Its value lies in the sheer range of thinking that comes from the generosity of all the people who choose to get involved. Over the years, so many McCann-ers have shared their truths, hosted sessions, contributed provocations and thrown themselves into the energetic group discussions. That collective spirit is what makes Atomic Soup special — a living example of what Lewis Hyde describes in The Gift: creativity as something that grows when it’s shared. In that sense, Atomic Soup is a communal pot, fed by many hands, where different perspectives, experiences and ways of thinking collide in surprising ways, and where those contributions enrich the work far more deeply than any single viewpoint ever could. It’s often these sideways or surprising contributions that give planners and creatives new frames through which to approach strategy, provoke ideas or unlock platforms clients haven’t yet imagined.

As Jonathan puts it…

“Atomic Soup works because of the collective. Its strength comes entirely from the generosity of the people who take part — the ones who show up, share openly and build on each other’s ideas.
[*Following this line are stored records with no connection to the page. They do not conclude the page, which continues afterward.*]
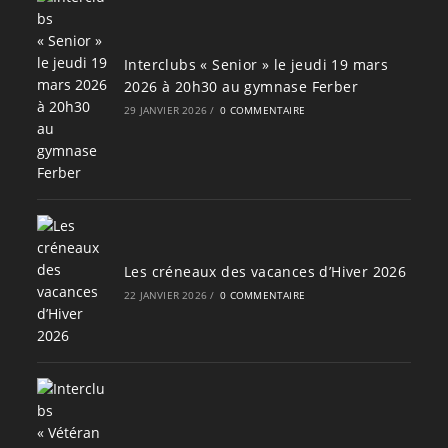
Interclubs « Senior » le jeudi 19 mars
2026 à 20h30 au gymnase Ferber
29 JANVIER 2026
/
0 COMMENTAIRE
Les créneaux des vacances d’Hiver 2026
22 JANVIER 2026
/
0 COMMENTAIRE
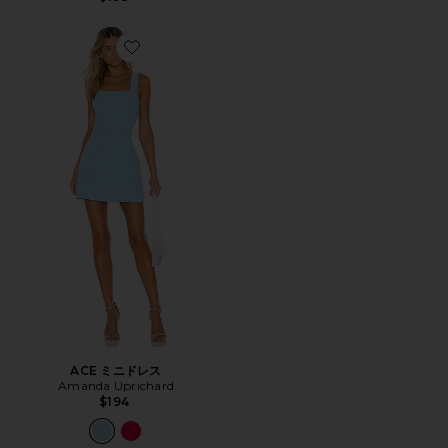
Favorite ACE ミニドレス
ACE ミニドレス
Amanda Uprichard
$194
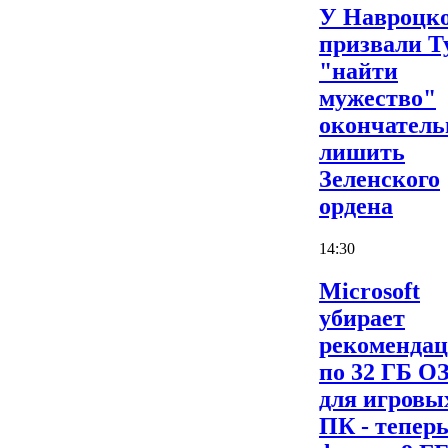
У Навроцк
призвали Т
"найти
мужество"
окончатель
лишить
Зеленского
ордена
14:30
Microsoft
убирает
рекоменда
по 32 ГБ О
для игровы
ПК - теперь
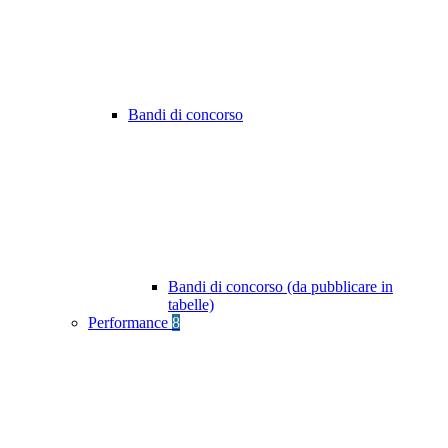
Bandi di concorso
Bandi di concorso (da pubblicare in
tabelle)
Performance
8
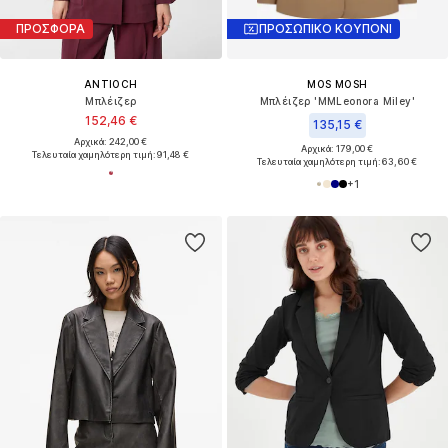
ΠΡΟΣΦΟΡΑ
ΠΡΟΣΩΠΙΚΟ ΚΟΥΠΟΝΙ
ANTIOCH
MOS MOSH
Μπλέιζερ
Μπλέιζερ 'MMLeonora Miley'
152,46 €
135,15 €
Αρχικά: 242,00 €
Αρχικά: 179,00 €
Τελευταία χαμηλότερη τιμή:
91,48 €
Τελευταία χαμηλότερη τιμή:
63,60 €
+
1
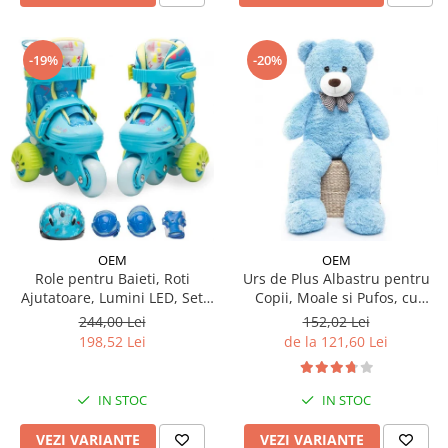
-19%
-20%
OEM
OEM
Urs de Plus Albastru pentru
Role pentru Baieti, Roti
Copii, Moale si Pufos, cu
Ajutatoare, Lumini LED, Set
Fundita
Protectie
152,02 Lei
244,00 Lei
de la 121,60 Lei
198,52 Lei
IN STOC
IN STOC
VEZI VARIANTE
VEZI VARIANTE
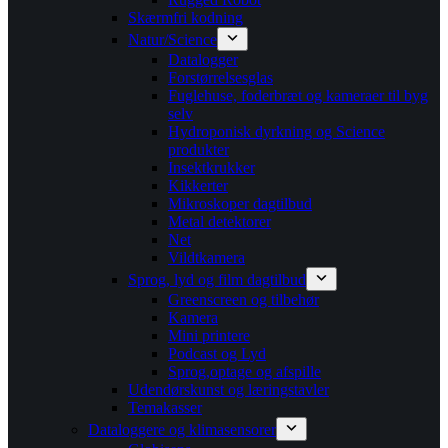
Skærmfri kodning
Natur/Science
Datalogger
Forstørrelsesglas
Fuglehuse, foderbræt og kameraer til byg
selv
Hydroponisk dyrkning og Science
produkter
Insektkrukker
Kikkerter
Mikroskoper dagtilbud
Metal detektorer
Net
Vildtkamera
Sprog, lyd og film dagtilbud
Greenscreen og tilbehør
Kamera
Mini printere
Podcast og Lyd
Sprog,optage og afspille
Udendørskunst og læringstavler
Temakasser
Dataloggere og klimasensorer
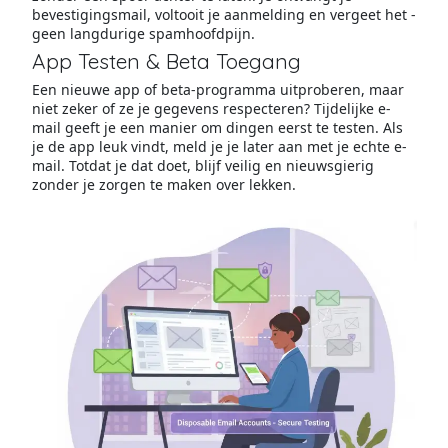
bevestigingsmail, voltooit je aanmelding en vergeet het -
geen langdurige spamhoofdpijn.
App Testen & Beta Toegang
Een nieuwe app of beta-programma uitproberen, maar
niet zeker of ze je gegevens respecteren? Tijdelijke e-
mail geeft je een manier om dingen eerst te testen. Als
je de app leuk vindt, meld je je later aan met je echte e-
mail. Totdat je dat doet, blijf veilig en nieuwsgierig
zonder je zorgen te maken over lekken.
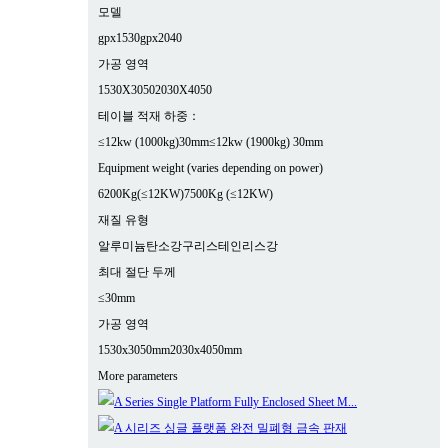
모델
gpx1530
gpx2040
가공 영역
1530X3050
2030X4050
테이블 적재 하중：
≤12kw (1000kg)30mm
≤12kw (1900kg) 30mm
Equipment weight (varies depending on power)
6200Kg(≤12KW)
7500Kg (≤12KW)
재질 유형
알루미늄
탄소강
구리
스테인리스강
최대 절단 두께
≤30mm
가공 영역
1530x3050mm
2030x4050mm
More parameters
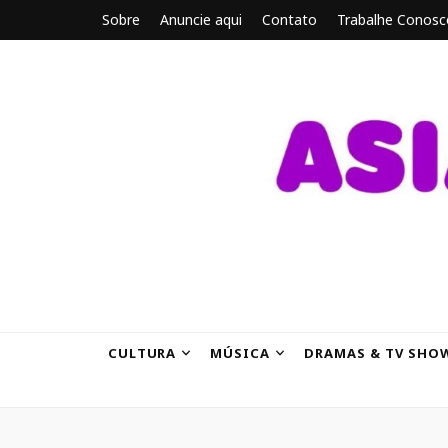
Sobre
Anuncie aqui
Contato
Trabalhe Conosc
ASIANBRE
Tudo sobre o entretenimento asiático.
CULTURA
MÚSICA
DRAMAS & TV SHO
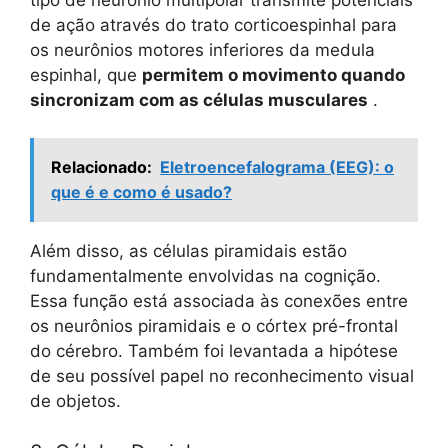
de ação através do trato corticoespinhal para
os neurônios motores inferiores da medula
espinhal, que
permitem o movimento quando
sincronizam com as células musculares
.
Relacionado:
Eletroencefalograma (EEG): o
que é e como é usado?
Além disso, as células piramidais estão
fundamentalmente envolvidas na cognição.
Essa função está associada às conexões entre
os neurônios piramidais e o córtex pré-frontal
do cérebro. Também foi levantada a hipótese
de seu possível papel no reconhecimento visual
de objetos.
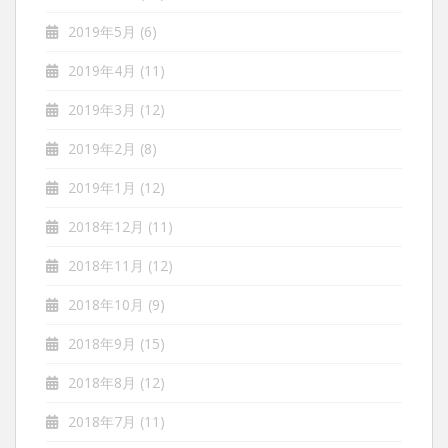
2019年5月
(6)
2019年4月
(11)
2019年3月
(12)
2019年2月
(8)
2019年1月
(12)
2018年12月
(11)
2018年11月
(12)
2018年10月
(9)
2018年9月
(15)
2018年8月
(12)
2018年7月
(11)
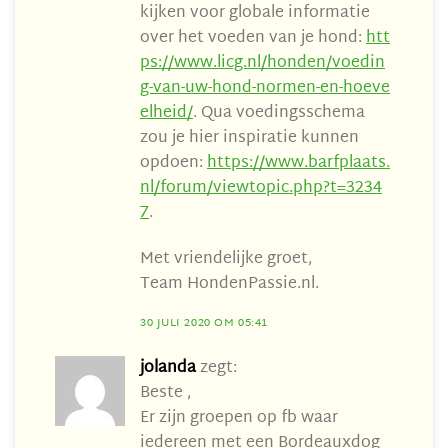
kijken voor globale informatie
over het voeden van je hond:
htt
ps://www.licg.nl/honden/voedin
g-van-uw-hond-normen-en-hoeve
elheid/
. Qua voedingsschema
zou je hier inspiratie kunnen
opdoen:
https://www.barfplaats.
nl/forum/viewtopic.php?t=3234
7
.
Met vriendelijke groet,
Team HondenPassie.nl.
30 JULI 2020 OM 05:41
jolanda
zegt:
Beste ,
Er zijn groepen op fb waar
iedereen met een Bordeauxdog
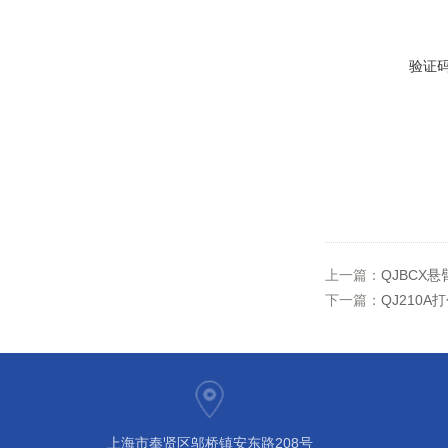
验证
上一篇：
QJBCX
下一篇：
QJ210
上海市奉贤区邬桥镇安东路208号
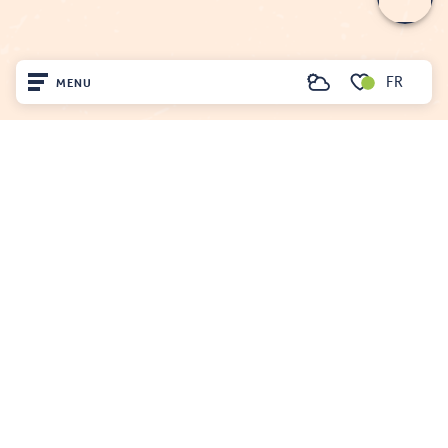
FR
MENU
Recherche
Voir les favoris
OFFICE DE TOURISME DU FENOUILLÈDES
Accueil
21, avenue Georges Pézières
66220 SAINT-PAUL-DE-FENOUILLET
Découvrir
Tél. 04 68 59 07 57
Sur place
Nous écrire
Séjourner
Nos brochures
Comment venir ?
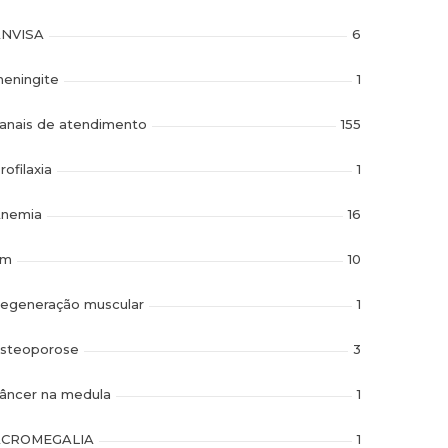
NVISA
6
eningite
1
anais de atendimento
155
rofilaxia
1
nemia
16
im
10
egeneração muscular
1
steoporose
3
âncer na medula
1
ACROMEGALIA
1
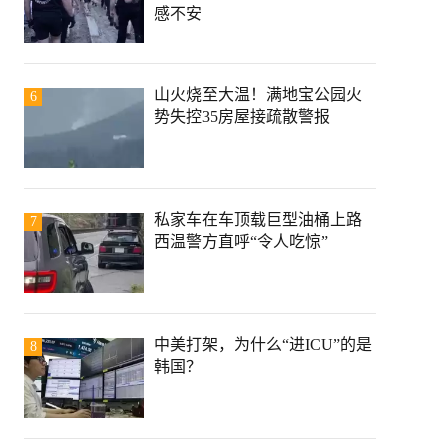
感不安
山火烧至大温！满地宝公园火
6
势失控35房屋接疏散警报
私家车在车顶载巨型油桶上路
7
西温警方直呼“令人吃惊”
中美打架，为什么“进ICU”的是
8
韩国？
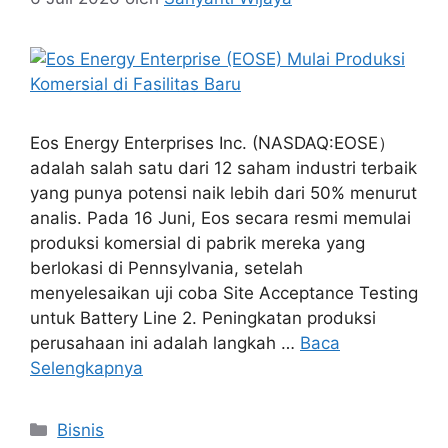
Eos Energy Enterprises Inc. (NASDAQ:EOSE）
adalah salah satu dari 12 saham industri terbaik
yang punya potensi naik lebih dari 50% menurut
analis. Pada 16 Juni, Eos secara resmi memulai
produksi komersial di pabrik mereka yang
berlokasi di Pennsylvania, setelah
menyelesaikan uji coba Site Acceptance Testing
untuk Battery Line 2. Peningkatan produksi
perusahaan ini adalah langkah …
Baca
Selengkapnya
Kategori
Bisnis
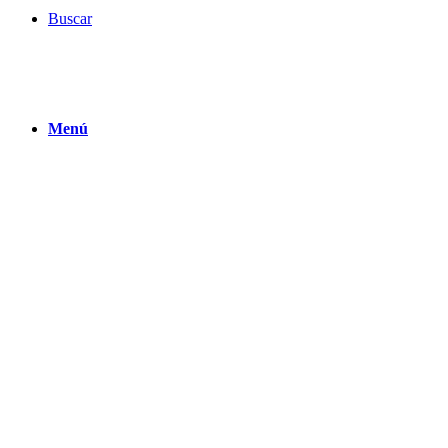
Buscar
Menú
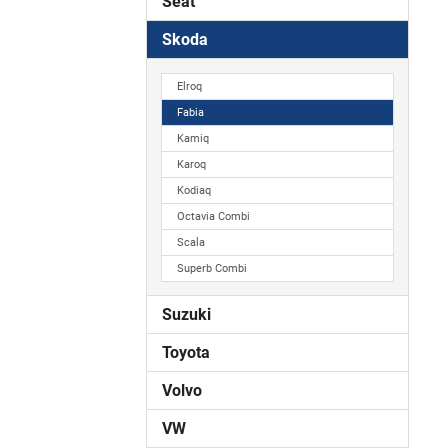
Seat
Skoda
Elroq
Fabia
Kamiq
Karoq
Kodiaq
Octavia Combi
Scala
Superb Combi
Suzuki
Toyota
Volvo
VW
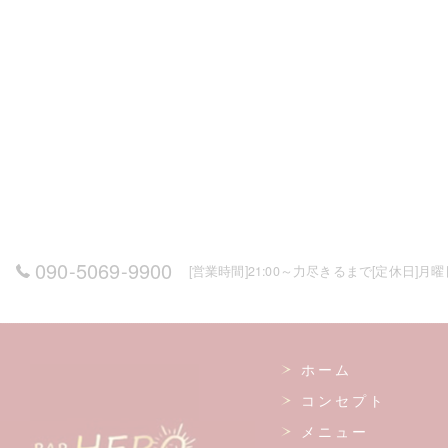
090-5069-9900
[営業時間]21:00～力尽きるまで[定休日]月
ホーム
コンセプト
メニュー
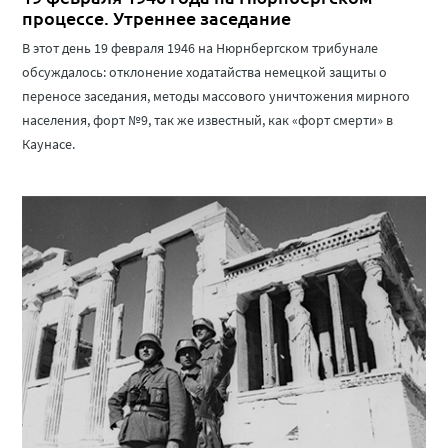
процессе. Утреннее заседание
В этот день 19 февраля 1946 на Нюрнбергском трибунале
обсуждалось: отклонение ходатайства немецкой защиты о
переносе заседания, методы массового уничтожения мирного
населения, форт №9, так же известный, как «форт смерти» в
Каунасе.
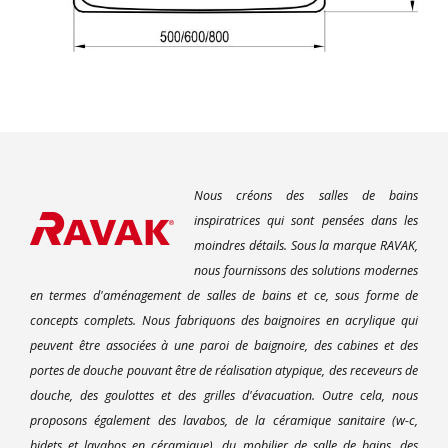
Nous créons des salles de bains
inspiratrices qui sont pensées dans les
moindres détails. Sous la marque RAVAK,
nous fournissons des solutions modernes
en termes d'aménagement de salles de bains et ce, sous forme de
concepts complets. Nous fabriquons des baignoires en acrylique qui
peuvent être associées à une paroi de baignoire, des cabines et des
portes de douche pouvant être de réalisation atypique, des receveurs de
douche, des goulottes et des grilles d'évacuation. Outre cela, nous
proposons également des lavabos, de la céramique sanitaire (w-c,
bidets et lavabos en céramique), du mobilier de salle de bains, des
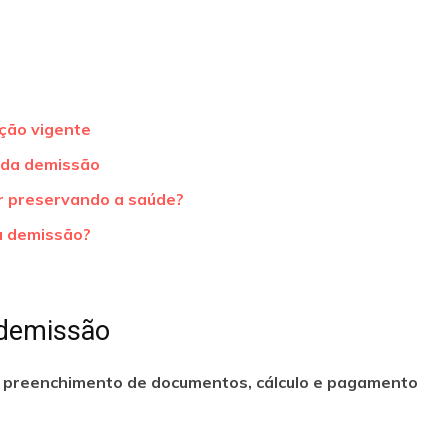
ção vigente
 da demissão
r preservando a saúde?
a demissão?
 demissão
 preenchimento de documentos, cálculo e pagamento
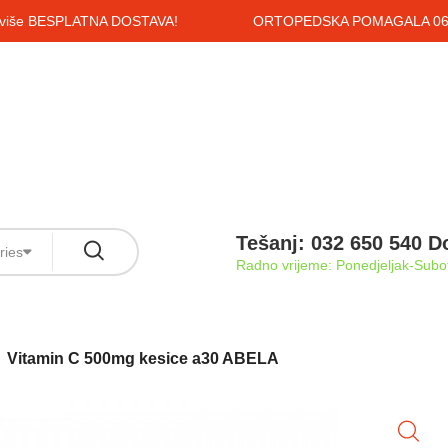
i više BESPLATNA DOSTAVA!
ORTOPEDSKA POMAGALA 061
Tešanj: 032 650 540 D
ries
Radno vrijeme: Ponedjeljak-Subot
Vitamin C 500mg kesice a30 ABELA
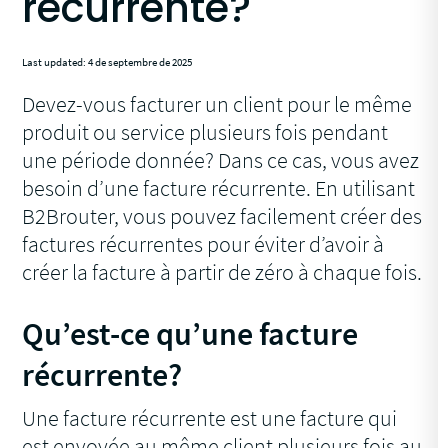
récurrente?
Last updated: 4 de septembre de 2025
Devez-vous facturer un client pour le même
produit ou service plusieurs fois pendant
une période donnée? Dans ce cas, vous avez
besoin d’une facture récurrente. En utilisant
B2Brouter, vous pouvez facilement créer des
factures récurrentes pour éviter d’avoir à
créer la facture à partir de zéro à chaque fois.
Qu’est-ce qu’une facture
récurrente?
Une facture récurrente est une facture qui
est envoyée au même client plusieurs fois au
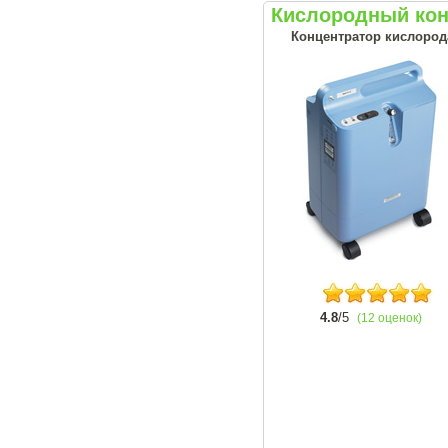
Кислородный конц
Концентратор кислорода
4.8
/5
(12 оценок)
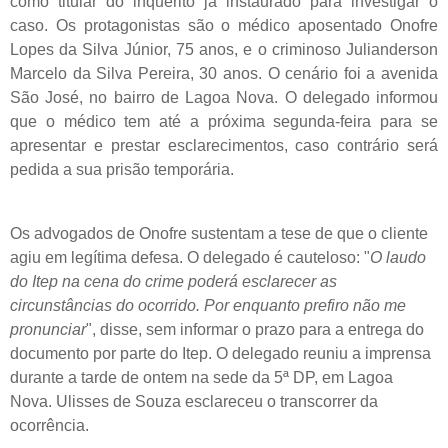
como titular do inquérito já instaurado para investigar o
caso. Os protagonistas são o médico aposentado Onofre
Lopes da Silva Júnior, 75 anos, e o criminoso Julianderson
Marcelo da Silva Pereira, 30 anos. O cenário foi a avenida
São José, no bairro de Lagoa Nova. O delegado informou
que o médico tem até a próxima segunda-feira para se
apresentar e prestar esclarecimentos, caso contrário será
pedida a sua prisão temporária.
Os advogados de Onofre sustentam a tese de que o cliente
agiu em legítima defesa. O delegado é cauteloso: "
O laudo
do Itep na cena do crime poderá esclarecer as
circunstâncias do ocorrido. Por enquanto prefiro não me
pronunciar
", disse, sem informar o prazo para a entrega do
documento por parte do Itep. O delegado reuniu a imprensa
durante a tarde de ontem na sede da 5ª DP, em Lagoa
Nova. Ulisses de Souza esclareceu o transcorrer da
ocorrência.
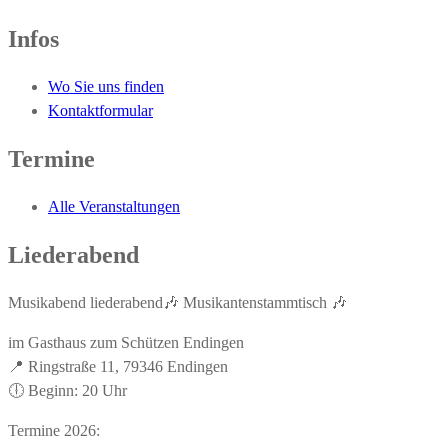
Infos
Wo Sie uns finden
Kontaktformular
Termine
Alle Veranstaltungen
Liederabend
Musikabend liederabend🎶 Musikantenstammtisch 🎶
im Gasthaus zum Schützen Endingen
📍 Ringstraße 11, 79346 Endingen
🕕 Beginn: 20 Uhr
Termine 2026:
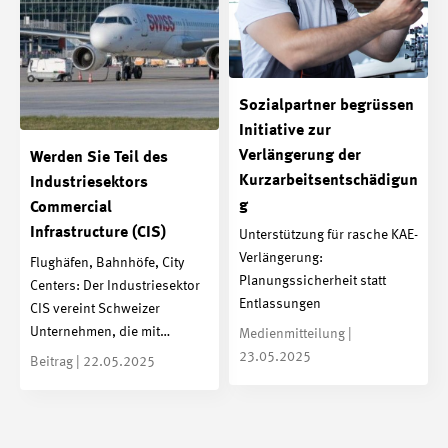
Sozialpartner begrüssen
Initiative zur
Verlängerung der
Werden Sie Teil des
Kurzarbeitsentschädigun
Industriesektors
g
Commercial
Infrastructure (CIS)
Unterstützung für rasche KAE-
Verlängerung:
Flughäfen, Bahnhöfe, City
Planungssicherheit statt
Centers: Der Industriesektor
Entlassungen
CIS vereint Schweizer
Unternehmen, die mit…
Medienmitteilung |
23.05.2025
Beitrag | 22.05.2025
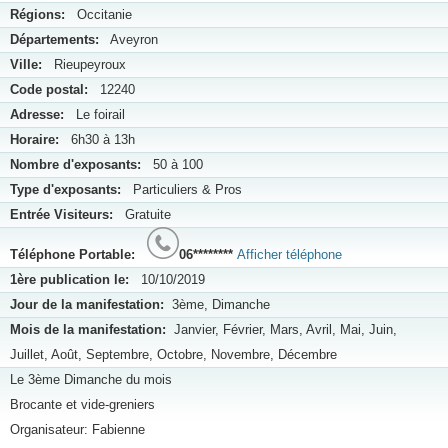
Régions:
Occitanie
Départements:
Aveyron
Ville:
Rieupeyroux
Code postal:
12240
Adresse:
Le foirail
Horaire:
6h30 à 13h
Nombre d'exposants:
50 à 100
Type d'exposants:
Particuliers & Pros
Entrée Visiteurs:
Gratuite
Téléphone Portable:
06********
Afficher téléphone
1ère publication le:
10/10/2019
Jour de la manifestation:
3ème, Dimanche
Mois de la manifestation:
Janvier, Février, Mars, Avril, Mai, Juin,
Juillet, Août, Septembre, Octobre, Novembre, Décembre
Le 3ème Dimanche du mois
Brocante et vide-greniers
Organisateur: Fabienne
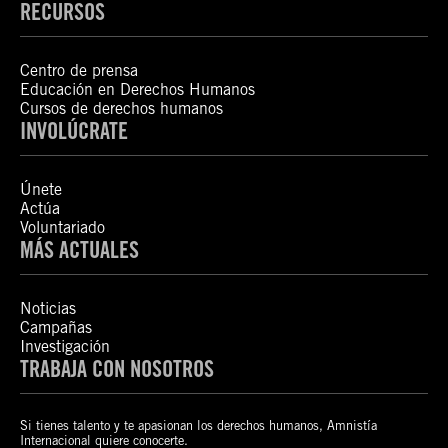
RECURSOS
Centro de prensa
Educación en Derechos Humanos
Cursos de derechos humanos
INVOLÚCRATE
Únete
Actúa
Voluntariado
MÁS ACTUALES
Noticias
Campañas
Investigación
TRABAJA CON NOSOTROS
Si tienes talento y te apasionan los derechos humanos, Amnistía
Internacional quiere conocerte.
The ones who message to say they want to run a session on Death or Disunited States or Decolonisation — and then follow through and give us all goosebumps. As Lewis Hyde writes in The Gift, creativity thrives through exchange and the giving of your creative spirit. When you give, you get back in spades. That spirit of giving and building together is what makes Atomic Soup feel alive, and what makes the work better.”

For brands, the benefit is simple. Atomic Soup surfaces the human truths that make effective marketing possible – the overlooked pain, the cultural nuance, the emerging behaviour – long before they turn into briefs. And with Jonathan’s AI layer turning those truths into concepts in minutes, McCann has built a system where cultural intelligence flows directly into creative output.

In a high-pressure world demanding faster, sharper, more resonant work, Atomic Soup gives McCann something rare: a recipe for turning interesting discussion into applicable commercial ideas.